REVIEW: At Water’s Edge by Sara Gruen

REVIEW: At Water’s Edge by Sara Gruen

At the Water's Edge by Sara Gruen

Last night, I finished At The Water’s Edge by Sara Gruen, and it was amazing. I originally picked it up because it was in the “available now” section of my local library’s Libby app, and because I read the author’s book Water for Elephants back in in like 2010 and liked her writing style.

I was completely enthralled by the characters—though many of them were infuriating—surprised repeatedly by the events that unfolded as the story progress, and found myself so angry about certain developments that I could hardly stop myself from throwing my Kindle across the living room. (I may have thrown it down onto the couch so forcefully that my husband asked me why I was reading a book that I clearly hated so much. Ha!)

Hands down, this story would make an intriguing and beautiful movie.

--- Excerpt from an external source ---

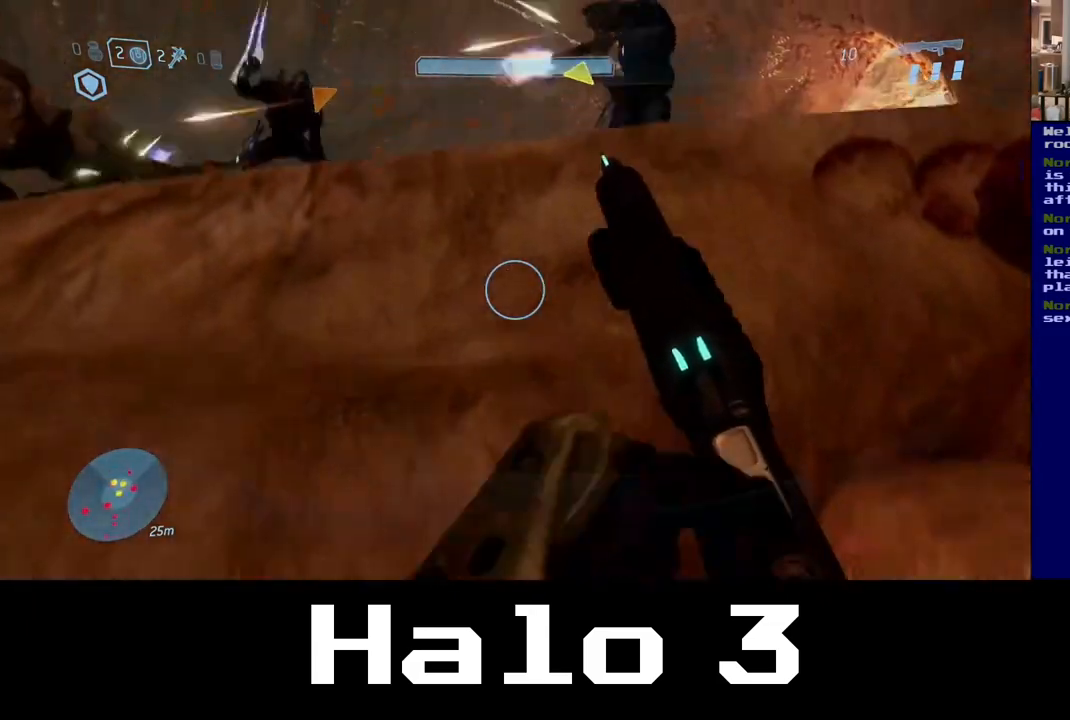
{"dt_ms": 500, "buttons": [], "left_stick": "up", "right_stick": "down", "events": [[67, "A", "up"], [233, "right_stick", "up"], [383, "right_stick", "down"]]}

At The Water’s Edge is a dark story about a trio of spoiled, rich friends who run away to Scotland in the middle World War II, dead set on proving the existence of the Loch Ness Monster—something about restoring the family’s honor, or perhaps for revenge, or possibly just because they were pretty drunk when they decided to go. The book blurs the line between realism and the supernatural/ fantastical, and parts of it teeter on feeling almost outlandish. But somehow, in the very next moment, Gruen has you believing that an insane thing just happened. Possibly could *actually* happen.

Based on the first few chapters, I was not expecting any kind of romantic subplot, and then one blindsided me in such a good way.

Well-written, painstakingly researched, and absolutely heartbreaking. I loved it.